### SOURCE TEXT
Psoriasis is a chronic inflammatory disease that targets principally the skin and one that is possibly of autoimmune aetiology. Skin in many patients becomes reddened and scaly (psoriatic plaques) due to inflammatory reactions and excessive production of skin in these localised areas. There is no general pattern to the distribution of plaques and several forms have been identified. Plaques may occur, among other regions, on the legs and arms, at the joints, on the genital organs or on the scalp.
These are the most prevalent forms and are termed ‘psoriasis vulgaris’ or ‘plaque psoriasis’. In some patients inflammation is confined to finger- and toenails, when the term ‘psoriatic nail dystrophy’ is used. A form of arthritis (psoriatic arthritis) is diagnosed when the inflammation occurs at the joints. Other forms of psoriasis include flexural psoriasis, which manifests itself in the folds of the skin, e.g. under the arms or on genital folds.
The most severe and potentially fatal form is erythrodermic psoriasis, when most of the skin peels off with consequent loss of temperature regulation and the loss of barriers to the external environment. In addition to physical stress, many patients with this (and other disfiguring skin conditions) become acutely self-conscious and may even become reclusive.
Causes of Psoriasis
The cause or causes of psoriasis are unknown with certainty, and theories are based on the degree of success of different treatments, e.g. the success of immune-suppressants in temporarily clearing plaques lends weight to the idea that psoriasis may be an autoimmune disease. Alternatively, the lesion may be confined to the skin itself, in which there is abnormal and unregulated overproduction of skin in certain areas of the body. Dry as opposed to oily skin appears more vulnerable.
Stress, infection or seasonal factors may contribute. Putative chemical irritants include alcohol, cigarette smoking and drugs, e.g. b blockers and chloroquine, an antimalarial drug. Precipitation of the disease has been reported following, for example, antimalarial drugs, antibiotics such as streptomycin, b blockers and lithium salts.
The genetic aetiology of psoriasis (and of course those of several other inflammatory diseases) is currently the subject of much research because this knowledge provides direction for the design of biological drugs. In the case of psoriasis, linkage analysis, which attempts to establish links between different genes in families in order to study disease-producing mutations, has produced evidence for at least nine loci on different chromosomes that are linked to the occurrence of psoriasis.

### EXERCISE REQUIREMENTS
a) In the psoriasis text, take the part that opens with the words containing "These are the" and closes with "even become reclusive.", and write it out again, swapping "reclusive" for "withdrawn".
b) According to the psoriasis text, what lends weight to the idea that psoriasis may be an autoimmune disease? Answer in one to three sentences.
c) Write what follows the last sentence of the psoriasis text, carrying it on from that point.

(Records from a collection)
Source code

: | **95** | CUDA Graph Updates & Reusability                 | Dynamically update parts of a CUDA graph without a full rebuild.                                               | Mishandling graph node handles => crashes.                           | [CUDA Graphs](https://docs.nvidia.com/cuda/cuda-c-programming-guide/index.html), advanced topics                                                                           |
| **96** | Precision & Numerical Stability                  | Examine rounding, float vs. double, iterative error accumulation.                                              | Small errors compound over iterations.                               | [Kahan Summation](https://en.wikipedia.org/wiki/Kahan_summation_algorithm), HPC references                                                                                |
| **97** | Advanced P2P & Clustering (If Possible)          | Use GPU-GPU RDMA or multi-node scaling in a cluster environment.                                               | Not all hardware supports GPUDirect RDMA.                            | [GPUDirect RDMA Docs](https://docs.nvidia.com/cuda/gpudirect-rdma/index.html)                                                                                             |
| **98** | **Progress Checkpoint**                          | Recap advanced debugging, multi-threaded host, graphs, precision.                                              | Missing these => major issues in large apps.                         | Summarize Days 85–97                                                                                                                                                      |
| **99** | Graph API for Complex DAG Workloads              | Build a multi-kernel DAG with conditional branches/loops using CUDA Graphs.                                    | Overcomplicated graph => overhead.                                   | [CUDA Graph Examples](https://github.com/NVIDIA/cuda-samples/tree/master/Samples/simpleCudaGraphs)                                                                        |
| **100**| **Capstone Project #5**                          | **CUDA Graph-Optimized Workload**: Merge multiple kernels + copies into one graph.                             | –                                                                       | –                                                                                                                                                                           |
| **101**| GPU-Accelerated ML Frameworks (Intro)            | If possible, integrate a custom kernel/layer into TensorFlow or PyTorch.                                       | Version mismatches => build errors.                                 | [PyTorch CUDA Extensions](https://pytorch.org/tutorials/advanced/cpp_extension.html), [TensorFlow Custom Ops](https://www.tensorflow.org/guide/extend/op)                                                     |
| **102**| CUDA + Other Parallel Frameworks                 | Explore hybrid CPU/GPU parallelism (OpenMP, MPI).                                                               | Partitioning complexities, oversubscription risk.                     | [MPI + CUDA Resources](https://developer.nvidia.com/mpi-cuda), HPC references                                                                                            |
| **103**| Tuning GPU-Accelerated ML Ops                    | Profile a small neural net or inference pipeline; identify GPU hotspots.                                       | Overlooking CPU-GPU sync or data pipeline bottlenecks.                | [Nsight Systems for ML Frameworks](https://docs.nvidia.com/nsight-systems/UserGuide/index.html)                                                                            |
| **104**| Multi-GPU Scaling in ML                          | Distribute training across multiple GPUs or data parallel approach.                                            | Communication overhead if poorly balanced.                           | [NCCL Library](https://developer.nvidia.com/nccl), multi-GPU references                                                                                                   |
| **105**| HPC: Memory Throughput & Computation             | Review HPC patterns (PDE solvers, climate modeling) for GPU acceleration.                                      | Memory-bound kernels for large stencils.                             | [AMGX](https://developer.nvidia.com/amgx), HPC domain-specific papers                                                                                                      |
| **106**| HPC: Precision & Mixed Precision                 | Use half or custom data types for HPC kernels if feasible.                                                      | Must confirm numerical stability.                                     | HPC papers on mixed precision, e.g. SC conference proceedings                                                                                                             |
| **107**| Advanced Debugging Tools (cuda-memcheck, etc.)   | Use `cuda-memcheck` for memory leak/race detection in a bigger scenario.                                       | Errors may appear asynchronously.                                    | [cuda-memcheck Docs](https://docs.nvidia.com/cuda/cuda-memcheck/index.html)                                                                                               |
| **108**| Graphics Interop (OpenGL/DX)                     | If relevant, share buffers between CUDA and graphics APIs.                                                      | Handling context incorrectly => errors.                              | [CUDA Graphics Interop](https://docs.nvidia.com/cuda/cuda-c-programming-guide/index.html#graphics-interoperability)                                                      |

### WRITTEN ANSWERS
a)
These are the most prevalent forms and are termed ‘psoriasis vulgaris’ or ‘plaque psoriasis’. In some patients inflammation is confined to finger- and toenails, when the term ‘psoriatic nail dystrophy’ is used. A form of arthritis (psoriatic arthritis) is diagnosed when the inflammation occurs at the joints. Other forms of psoriasis include flexural psoriasis, which manifests itself in the folds of the skin, e.g. under the arms or on genital folds.
The most severe and potentially fatal form is erythrodermic psoriasis, when most of the skin peels off with consequent loss of temperature regulation and the loss of barriers to the external environment. In addition to physical stress, many patients with this (and other disfiguring skin conditions) become acutely self-conscious and may even become withdrawn.

b) The success of immune-suppressants in temporarily clearing plaques lends weight to that idea.

c)
The genes identified are called psoriasis susceptibility genes 1–9 (PSORS1–9). Several of these mutated genes have been implicated in the occurrence of psoriasis. An interesting finding is that gene PSORS1, on chromosome 9, which is the most commonly occurring linkage gene, controls the production of certain proteins that occur in abnormally high amounts in the skin of people with psoriasis, and also the production of components of the immune system. Of particular interest are genes that direct the up-regulation of TNF-α and interferon-α.
Treatment of psoriasis
Traditional treatment may be topical, when soothing and emollient creams, lotions and ointments are applied directly to affected areas. Drugs used are relatively traditional preparations, including coal tar and mineral oil, and topical corticosteroids. These are of limited value, and corticosteroids are associated with skin thinning and rebound flares when withdrawn from use. Traditional systemic treatments include corticosteroids, which have severe adverse effects with prolonged use. Other immune-suppressants used include anti-metabolites and cytotoxic drugs, e.g. methotrexate, azathioprine and ciclosporin.
Treatment of psoriasis with biological drugs
The biological drugs used target specific inflammatory mediators or cells. Drugs used include adalimumab, etanercept, infliximab and ustekinumab, which binds to IL-12 and IL-23 and blocks their action.